## WHAT YOU NEED TO DO
According to the seminar announcement, how many years of ethnographic work does the talk draw on?

Col·loquis de la SCHCT (2021–2022)
Dijous 16 de desembre de 2021, 18.30 CET
Sessió online: Link
“’But is it Labor?’: Neural Data and Value Production in Biocapitalism”
(co-organitzat amb l’IHC-UAB)
Ponent: Danielle Carr (Columbia University, Department of Anthropology)
Cicle: Technology & capitalism
Coordinadors: Jaume Sastre-Juan i Eóin Phillips
Resum: Many scholars have proposed that new permutations of capitalism are organizing around biological life itself as a site to extract value. These accounts tend to argue that in “biocapitalism,” activities that would normally be called “reproduction”—which can mean either the biological life of the body or the activities of maintaining social life, depending on how you define it—has been reframed as itself productive labor. This talk considers some of these claims about “biocapitalism” by thinking through the development of brain implants for affective disorder. Currently, brain implants are being developed to both treat mood disorder in humans and simultaneously collect data that can be coupled to other behavioral information to predict and engineer mood states. The technology has not only been the recipient of state and military funding historically, but currently receives vast amounts of private investment from data monopolists like Google and Facebook. This talk uses four years of ethnographic work in experimental neural engineering labs to discuss the forms of value production in biocapitalism. What does it mean to propose that life itself has become labor? And what does it do for a contemporary critique of capitalism to think through emerging forms of value production through the lens of labor?

[Chart understanding data]
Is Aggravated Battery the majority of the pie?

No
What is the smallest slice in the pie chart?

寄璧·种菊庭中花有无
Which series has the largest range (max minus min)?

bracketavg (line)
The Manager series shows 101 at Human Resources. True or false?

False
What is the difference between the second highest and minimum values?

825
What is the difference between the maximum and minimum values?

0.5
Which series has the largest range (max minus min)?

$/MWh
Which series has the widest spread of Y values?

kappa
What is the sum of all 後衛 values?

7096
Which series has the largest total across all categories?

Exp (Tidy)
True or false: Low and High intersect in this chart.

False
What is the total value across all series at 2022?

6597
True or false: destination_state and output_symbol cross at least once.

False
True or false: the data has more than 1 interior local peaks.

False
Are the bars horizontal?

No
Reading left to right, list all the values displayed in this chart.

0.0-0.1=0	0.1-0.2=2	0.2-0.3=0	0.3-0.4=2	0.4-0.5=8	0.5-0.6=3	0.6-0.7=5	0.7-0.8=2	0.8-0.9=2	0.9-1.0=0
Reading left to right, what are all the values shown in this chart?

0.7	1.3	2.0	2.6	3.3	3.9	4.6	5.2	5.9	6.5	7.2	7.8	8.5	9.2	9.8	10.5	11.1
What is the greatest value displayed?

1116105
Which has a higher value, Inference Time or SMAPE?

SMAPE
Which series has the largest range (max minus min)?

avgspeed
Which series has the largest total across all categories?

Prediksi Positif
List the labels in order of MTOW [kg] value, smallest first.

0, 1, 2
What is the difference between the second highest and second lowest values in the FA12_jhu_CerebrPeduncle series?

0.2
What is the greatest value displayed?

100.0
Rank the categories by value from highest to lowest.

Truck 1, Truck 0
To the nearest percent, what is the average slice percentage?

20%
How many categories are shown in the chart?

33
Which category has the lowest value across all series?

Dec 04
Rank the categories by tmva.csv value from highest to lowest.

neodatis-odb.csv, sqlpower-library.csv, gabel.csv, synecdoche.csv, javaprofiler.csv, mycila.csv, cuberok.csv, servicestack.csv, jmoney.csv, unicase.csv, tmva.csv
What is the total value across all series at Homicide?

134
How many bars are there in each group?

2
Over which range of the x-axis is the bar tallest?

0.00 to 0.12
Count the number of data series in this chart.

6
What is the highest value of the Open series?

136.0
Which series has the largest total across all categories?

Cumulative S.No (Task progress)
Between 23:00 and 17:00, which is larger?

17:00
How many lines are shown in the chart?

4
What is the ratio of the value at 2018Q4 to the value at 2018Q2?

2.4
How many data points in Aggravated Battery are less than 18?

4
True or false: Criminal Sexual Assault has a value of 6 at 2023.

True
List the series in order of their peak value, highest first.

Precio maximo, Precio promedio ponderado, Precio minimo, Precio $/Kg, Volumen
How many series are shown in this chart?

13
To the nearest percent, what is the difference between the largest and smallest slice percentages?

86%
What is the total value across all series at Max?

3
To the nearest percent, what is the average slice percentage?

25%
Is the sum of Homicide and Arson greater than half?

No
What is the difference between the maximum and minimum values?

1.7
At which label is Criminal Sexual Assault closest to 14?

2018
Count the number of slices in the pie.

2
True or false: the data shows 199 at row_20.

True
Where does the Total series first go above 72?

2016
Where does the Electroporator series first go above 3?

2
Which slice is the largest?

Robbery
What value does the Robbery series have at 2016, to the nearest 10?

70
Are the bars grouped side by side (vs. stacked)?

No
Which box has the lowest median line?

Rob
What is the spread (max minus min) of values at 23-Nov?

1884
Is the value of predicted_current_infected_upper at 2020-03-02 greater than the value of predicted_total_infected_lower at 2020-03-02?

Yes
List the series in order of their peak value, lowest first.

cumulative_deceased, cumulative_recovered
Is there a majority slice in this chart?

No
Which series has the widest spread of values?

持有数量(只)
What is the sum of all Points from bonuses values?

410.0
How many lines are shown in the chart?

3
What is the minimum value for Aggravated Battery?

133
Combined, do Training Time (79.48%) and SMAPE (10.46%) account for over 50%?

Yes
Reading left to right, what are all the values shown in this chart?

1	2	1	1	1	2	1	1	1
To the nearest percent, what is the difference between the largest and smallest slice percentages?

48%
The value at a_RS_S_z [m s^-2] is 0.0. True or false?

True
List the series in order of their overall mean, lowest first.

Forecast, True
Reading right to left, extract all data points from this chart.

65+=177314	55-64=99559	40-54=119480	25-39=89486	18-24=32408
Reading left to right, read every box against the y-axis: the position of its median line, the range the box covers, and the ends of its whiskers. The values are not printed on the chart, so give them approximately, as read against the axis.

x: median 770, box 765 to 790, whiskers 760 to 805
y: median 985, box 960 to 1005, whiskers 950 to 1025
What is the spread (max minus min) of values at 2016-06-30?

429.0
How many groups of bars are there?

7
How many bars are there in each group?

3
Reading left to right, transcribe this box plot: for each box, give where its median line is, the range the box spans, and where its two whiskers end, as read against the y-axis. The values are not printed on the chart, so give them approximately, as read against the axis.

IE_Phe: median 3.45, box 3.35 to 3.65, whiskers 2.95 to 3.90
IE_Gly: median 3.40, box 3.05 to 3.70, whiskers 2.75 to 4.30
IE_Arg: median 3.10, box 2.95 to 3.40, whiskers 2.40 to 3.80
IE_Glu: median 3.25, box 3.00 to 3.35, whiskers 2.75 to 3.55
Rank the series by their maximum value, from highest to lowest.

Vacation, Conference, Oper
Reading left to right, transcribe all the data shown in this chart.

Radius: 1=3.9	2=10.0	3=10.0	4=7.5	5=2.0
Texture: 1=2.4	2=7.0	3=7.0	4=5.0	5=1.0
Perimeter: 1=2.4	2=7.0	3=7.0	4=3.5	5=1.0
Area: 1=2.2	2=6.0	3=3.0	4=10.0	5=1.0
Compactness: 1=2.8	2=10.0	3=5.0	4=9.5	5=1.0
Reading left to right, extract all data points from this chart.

## REPLY
Four years of ethnographic work in experimental neural engineering labs.